Now with no competition to drive him out of bed, Mikael gets up at a more leisurely (but still crazily early) time of 5 am.

With several championships under his belt, Mikael is far from the nervous and shy barista that joined his first competition in 2015. But he encourages anyone who is thinking about competing to just “go for it. You’ll make some really good friends along the way, and even though it is not an easy road, you’ll benefit so much from it.” Another point to consider is to think about the reason for competing. “Some people have no idea why they want to compete,” laughs Mikael.

“Many champions do not compete to win. They compete to test themselves, to learn… my reason is to represent Indonesian coffee culture. When I am on that stage, I represent the coffee farmers, the producers, the baristas in my homeland, every single customer who walks into a coffee shop in Indonesia. That is my reason.”

Mikael Jasin at training seminar

Mikael’s advice for young baristas who see a future for themselves in coffee is to stay behind the bar and continue the daily practice of perfecting their brewing skills. “So many skills can only be learned from being behind the bar,” Mikael emphasises. “For me, I spent 5 years behind the bar in Melbourne, and that ingrained all those movements into my muscle memory. I didn’t have to think about it anymore. I could not have been at a level to be able to compete without all those years. You HAVE to put the time in.”
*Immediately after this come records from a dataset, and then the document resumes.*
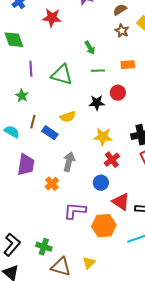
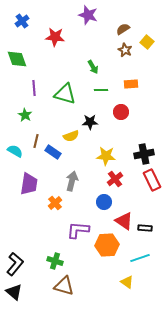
black star: (97, 103) -> (90, 122), moved
green cross: (44, 247) -> (55, 261), moved
yellow triangle: (89, 263) -> (127, 282), moved, turned -40

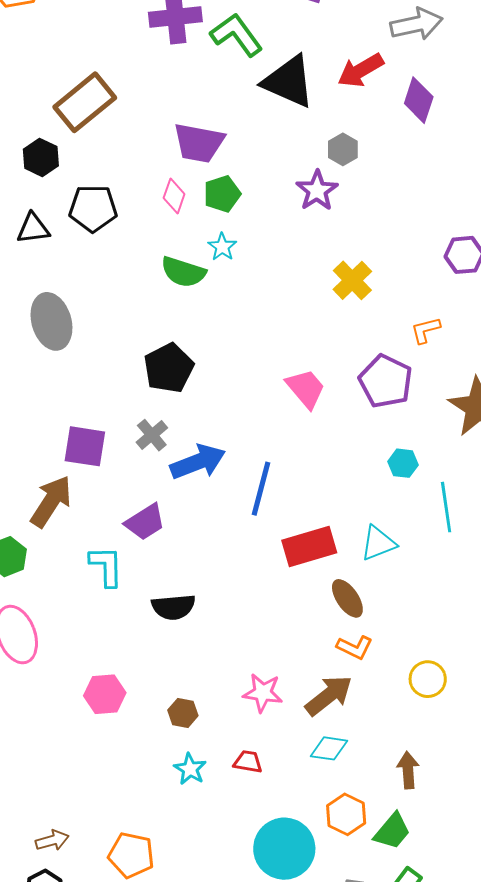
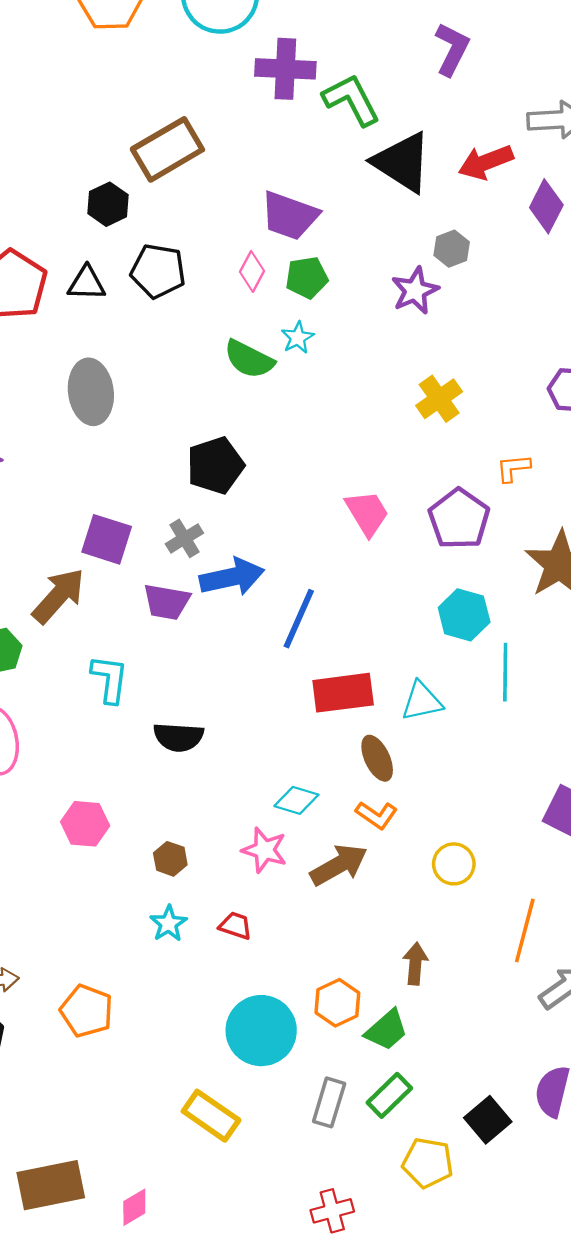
cyan hexagon: (403, 463) -> (464, 615), size x1.5
purple trapezoid: (145, 522) -> (167, 602), moved, turned 33
cyan diamond: (329, 748) -> (296, 800), moved

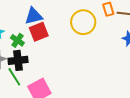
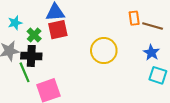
yellow circle: (83, 22) -> (104, 51), moved

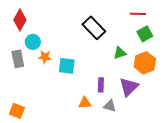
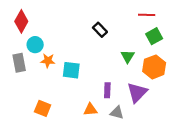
black rectangle: (94, 28) -> (100, 30), size x0.6
green triangle: (120, 53) -> (128, 56), turned -40
orange square: (17, 111) -> (43, 108), moved

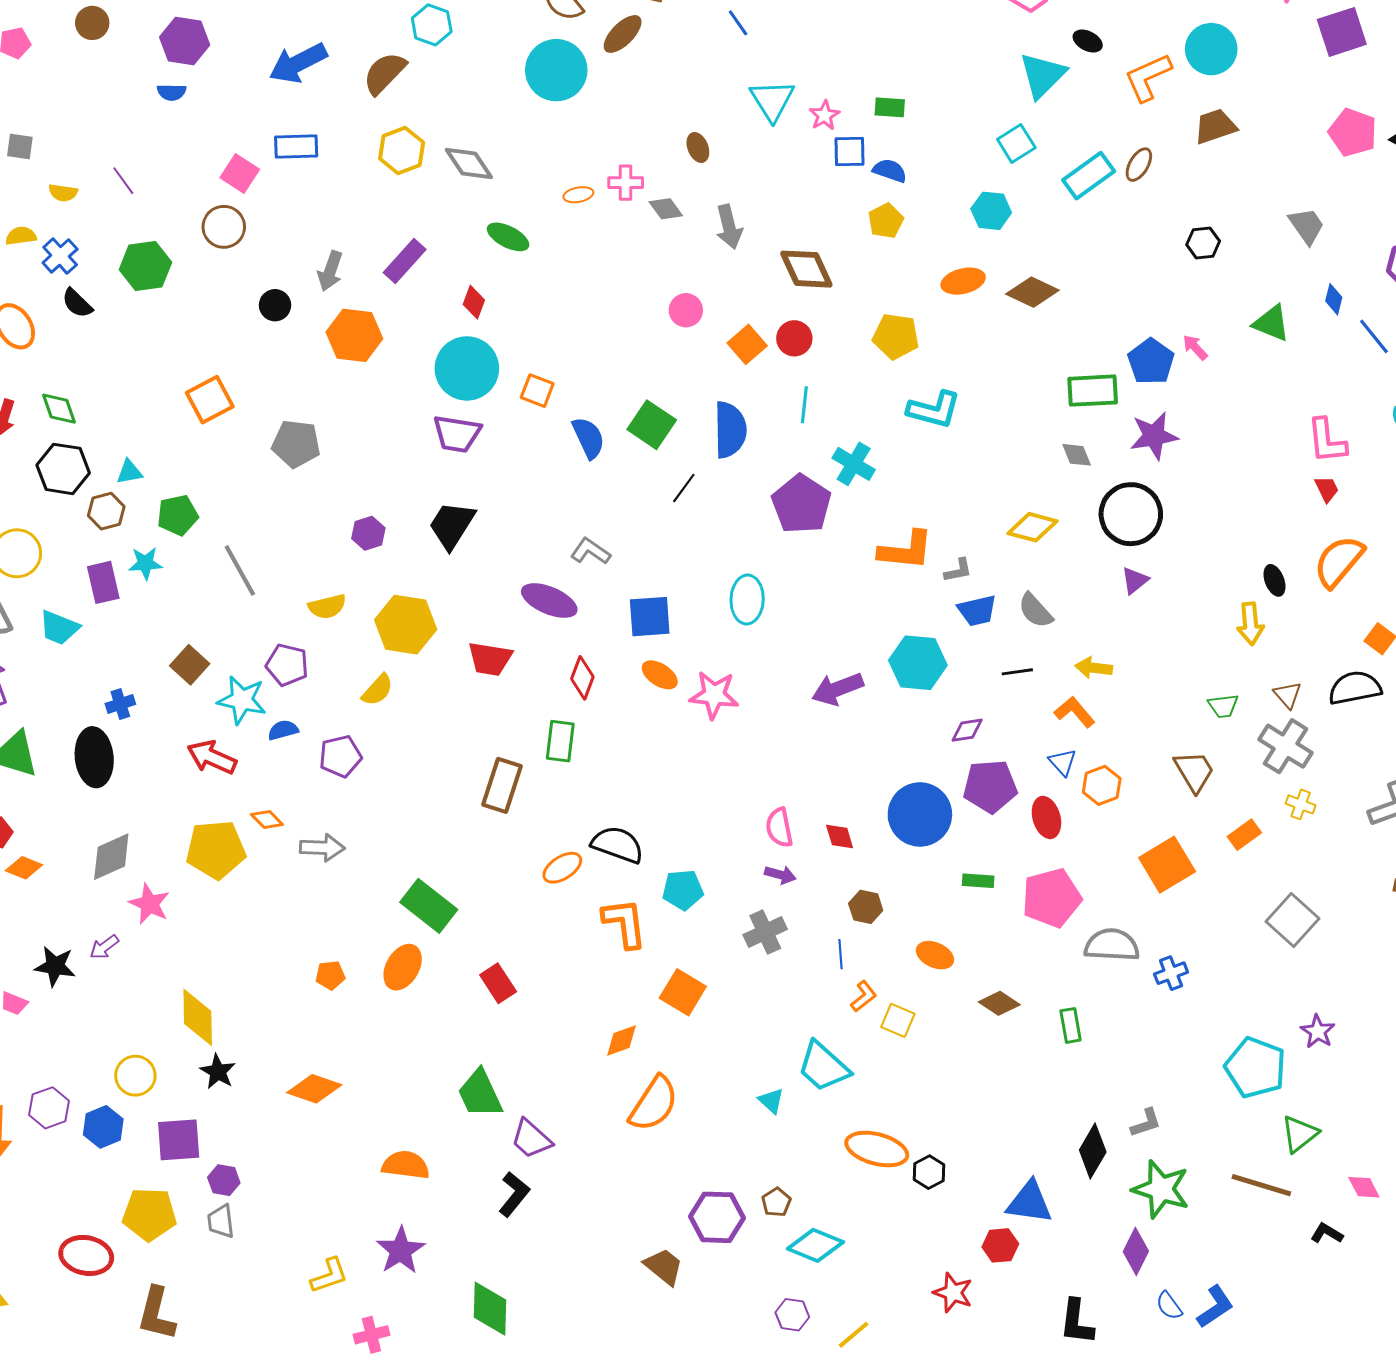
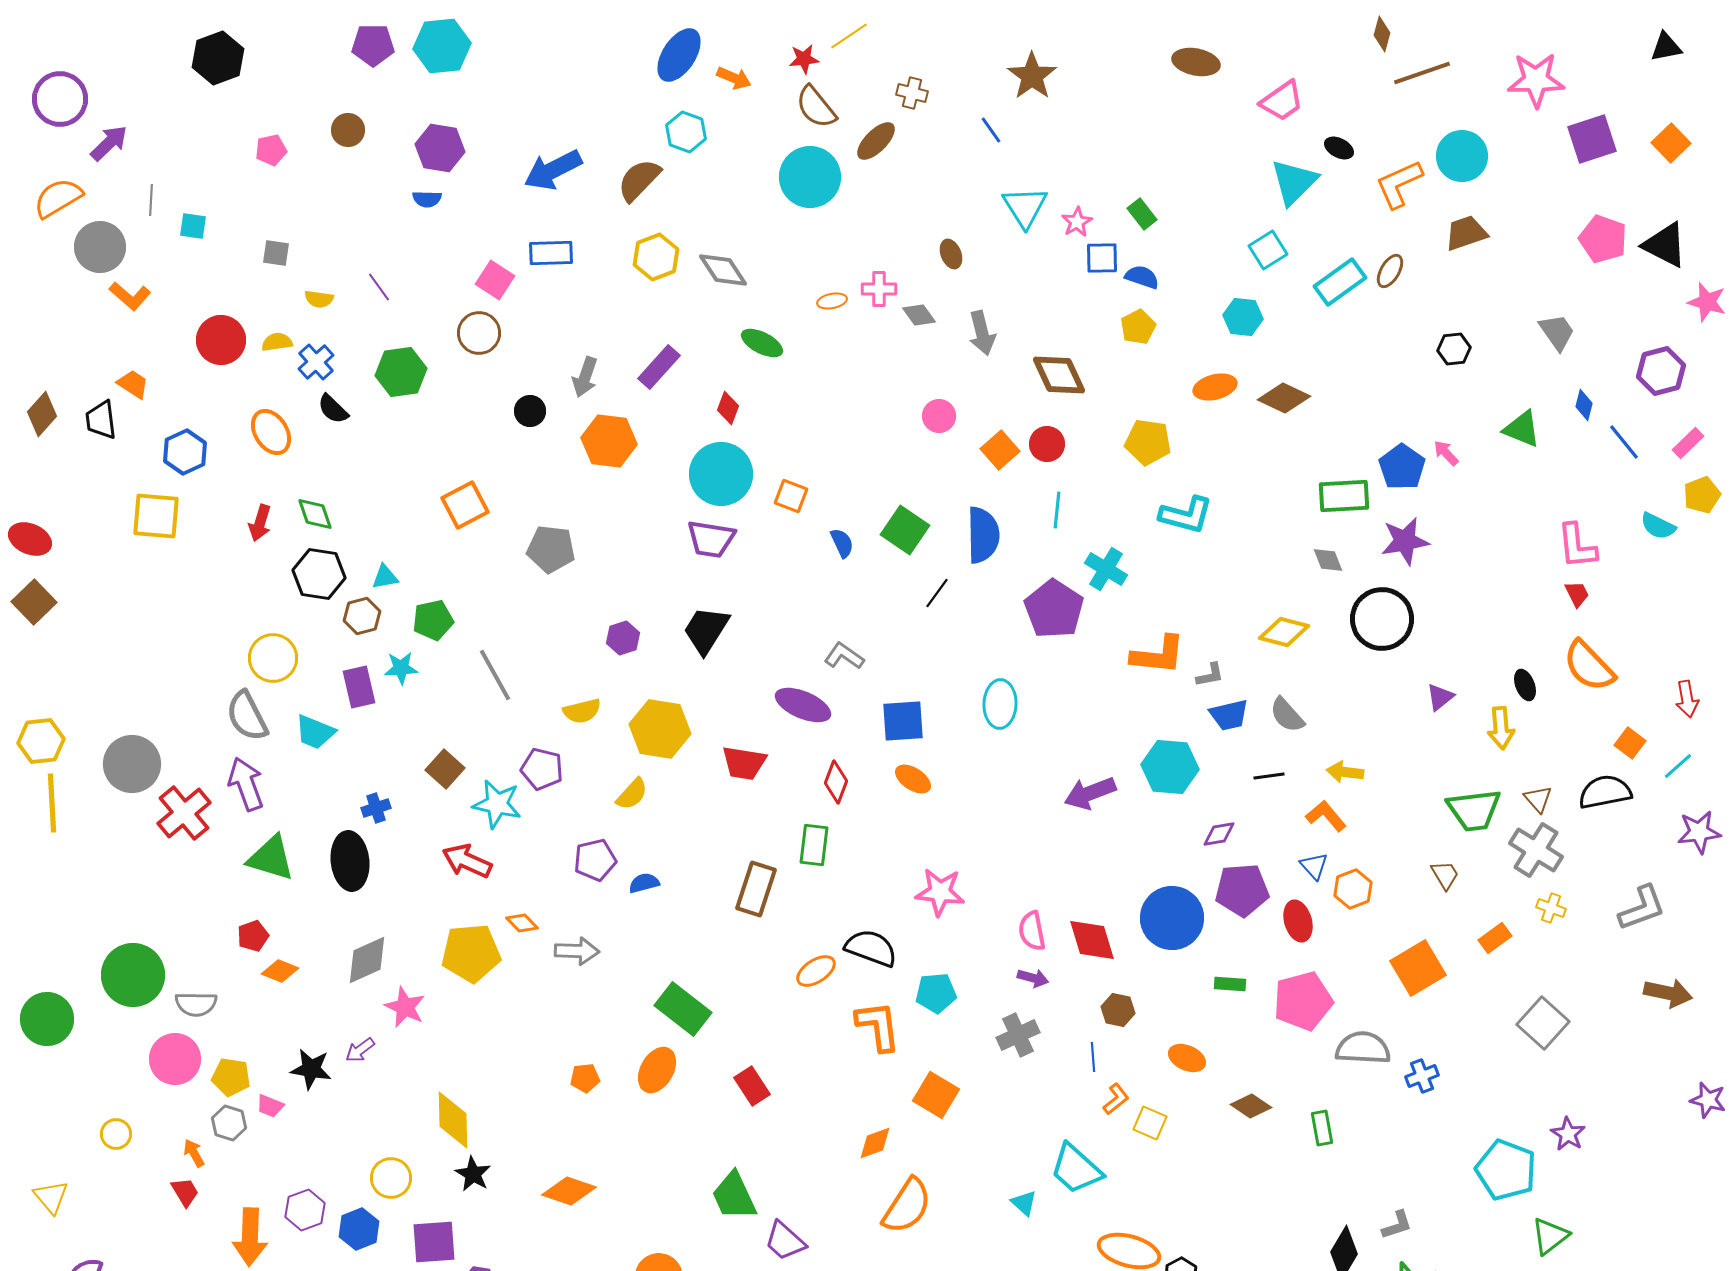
green rectangle: (890, 107) -> (1142, 214), turned 48
blue semicircle: (588, 438) -> (842, 543), size x0.7
orange semicircle: (1339, 561) -> (1589, 666), turned -84
purple triangle: (1135, 580) -> (1440, 697), moved
pink star: (714, 695) -> (940, 892), moved
green trapezoid: (1223, 706) -> (1474, 810), size x1.8
blue semicircle: (283, 730) -> (644, 883), moved
brown trapezoid: (1194, 771) -> (1445, 875), size x0.7
red diamond: (840, 837) -> (1092, 940), size x1.6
And where to after that? Mikael advises that it is time to “move up the chain.”.

“If you are a barista and you have stayed in the coffee business for longer than two years, you are obviously passionate about coffee. And it’s likely not the money that interests you,”

thinks Mikael. “So if you look at all the barista champions, there are so many different routes that you can take – when you are behind the bar, you can get to figure out what you want to – run a coffee shop, get into coffee roasting and training, the world is your oyster.”

“If you look at some of the Worlds’ (World Barista Championships) competitors, they are a diverse lot. Some are cafe owners and coffee roasting producers, like Sasa Sestic and Charles Babinski. Some have chosen to go into coffee bean buying, like Charlotte Malaval,” points out Mikael.

In the midst of his busy day, Mikael fuels himself, usually with a filter coffee. “It’s harder to stuff up with a manual brew. They still taste good. But stuff up an espresso, and it’s horrible!” He uses a Lili dripper to brew his coffee or sometimes a v60. “It’s hard to go bad with a single-origin Ethiopian coffee. It’s a safe bet. Sometimes, all I want to do is drink coffee, man.”

And the first cup of specialty coffee that rocked his world?
“Oh, it was a natural processed Ethiopian Guji. It tasted like strawberries. That was the first time coffee didn’t taste like coffee for me. It was thick, luscious, juicy, just like a strawberry!”